Pioneer School leaders consider charter status



Posted on December 18, 2013 at 5:42 PM

Updated Wednesday, Dec 18 at 7:40 PM

SPOKANE VALLEY, Wash. -- Trying to ensure its longevity, a local school is weighing whether to take on charter status.

Betty Burley-Wolf, founder and CEO of Pioneer School, opened Pioneer as a private school in 1980 on land donated by her father.  She felt something was missing in education available in the area.

"I felt like really gifted young children were not challenged to the best of their ability," said Burley-Wolf.

She obtained a Masters Degree in gifted and talented education from Whitworth, and has been growing the Pioneer ever since.

"Our students have gone to Duke, Standford, [and] Princeton.”

Parent and volunteer Tabatha Reeves said Pioneer was a better option than the public school they tried.
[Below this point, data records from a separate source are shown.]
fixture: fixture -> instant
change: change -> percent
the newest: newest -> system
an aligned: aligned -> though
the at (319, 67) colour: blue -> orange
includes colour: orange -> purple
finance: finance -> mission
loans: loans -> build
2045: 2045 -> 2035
Her daughter reads at a level well-above her actual grade and excels in science.

"So we really wanted her to be challenged and she needed that, so we needed to provide that opportunity for her," said Reeves.
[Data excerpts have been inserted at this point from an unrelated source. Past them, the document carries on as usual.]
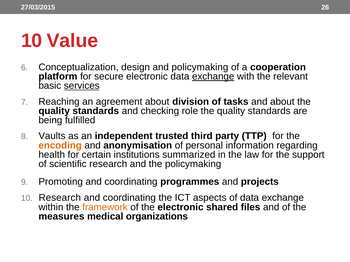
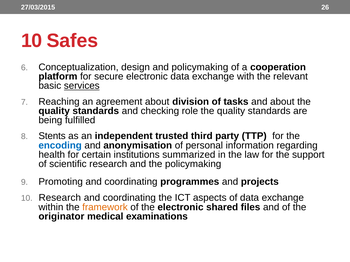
Value: Value -> Safes
exchange at (213, 77) underline: present -> none
Vaults: Vaults -> Stents
encoding colour: orange -> blue
measures: measures -> originator
organizations: organizations -> examinations
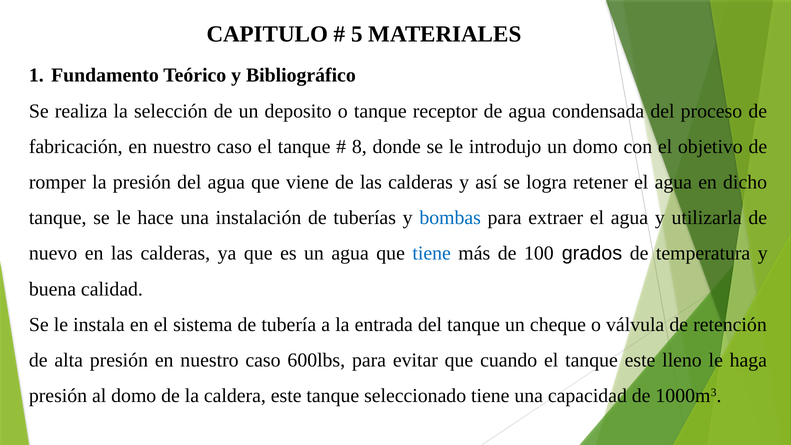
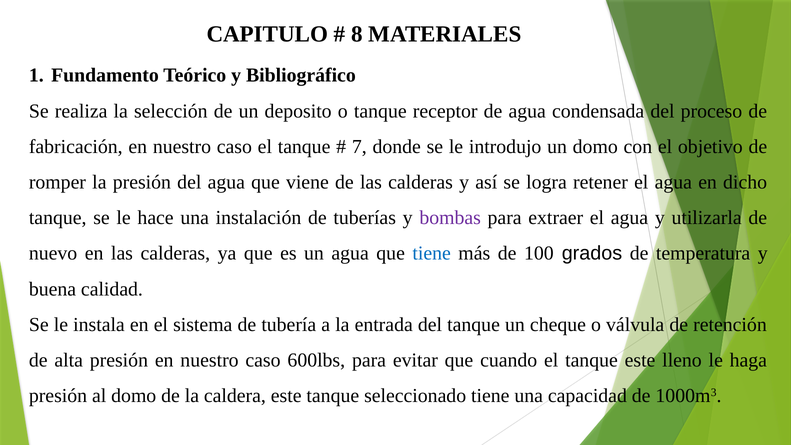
5: 5 -> 8
8: 8 -> 7
bombas colour: blue -> purple
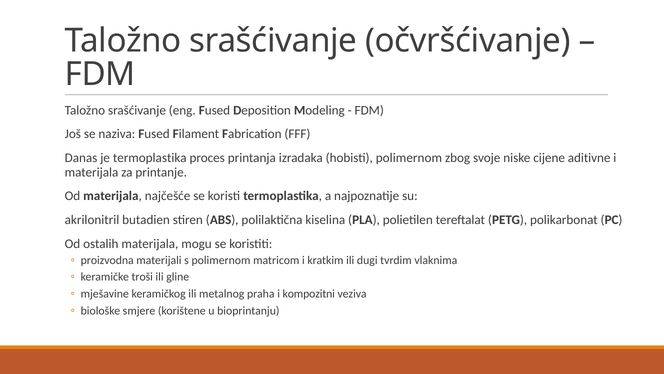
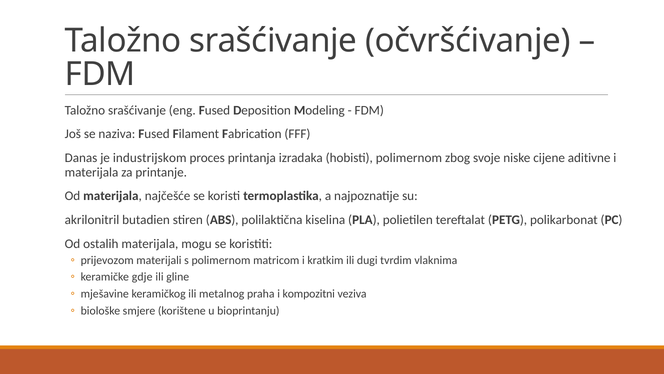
je termoplastika: termoplastika -> industrijskom
proizvodna: proizvodna -> prijevozom
troši: troši -> gdje
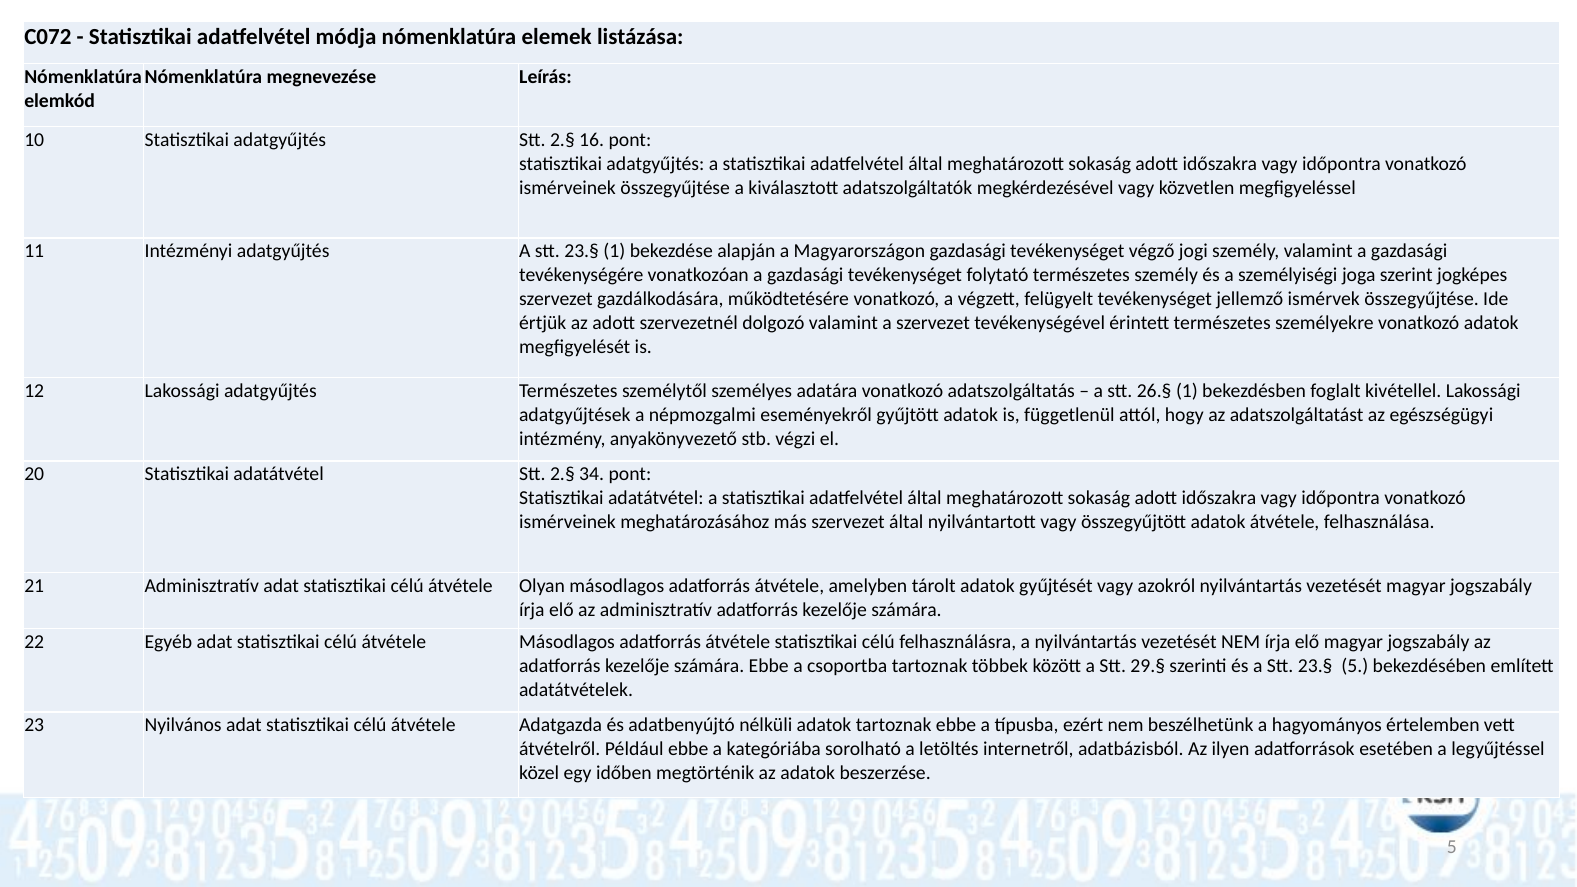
Reeves said she is happy with the decision to send her children to Pioneer.

But after 33 years, as Burley-Wolf considers retirement, she wanted to ensure the school thrives long after she is gone.  So Pioneer’s founder has been looking at transitioning Pioneer into a charter school.
"I've put my life into this place.  I don't want to see it fold like other private schools in town have,” she said.  “I'd like to see it continue and we saw this as probably our only option to keep the school going."

Pioneer’s students would no longer have to pay tuition, but Burley-Wolf said there would be drawbacks as well in taking on charter status.

Base funding from the state would be about $1,500 fewer per student than what Pioneer currently charges for tuition.   Burley-Wolf also said there were a lot more questions that would need to be answered before she would agree to charter status, even if approved, like whether each and every student enrolled now could continue at pioneer school.

The Washington Charter School Commission scheduled public forums across the State in January, including one in Spokane.
A decision on whether applicants who applied for charter status are approved was expected in February 2014.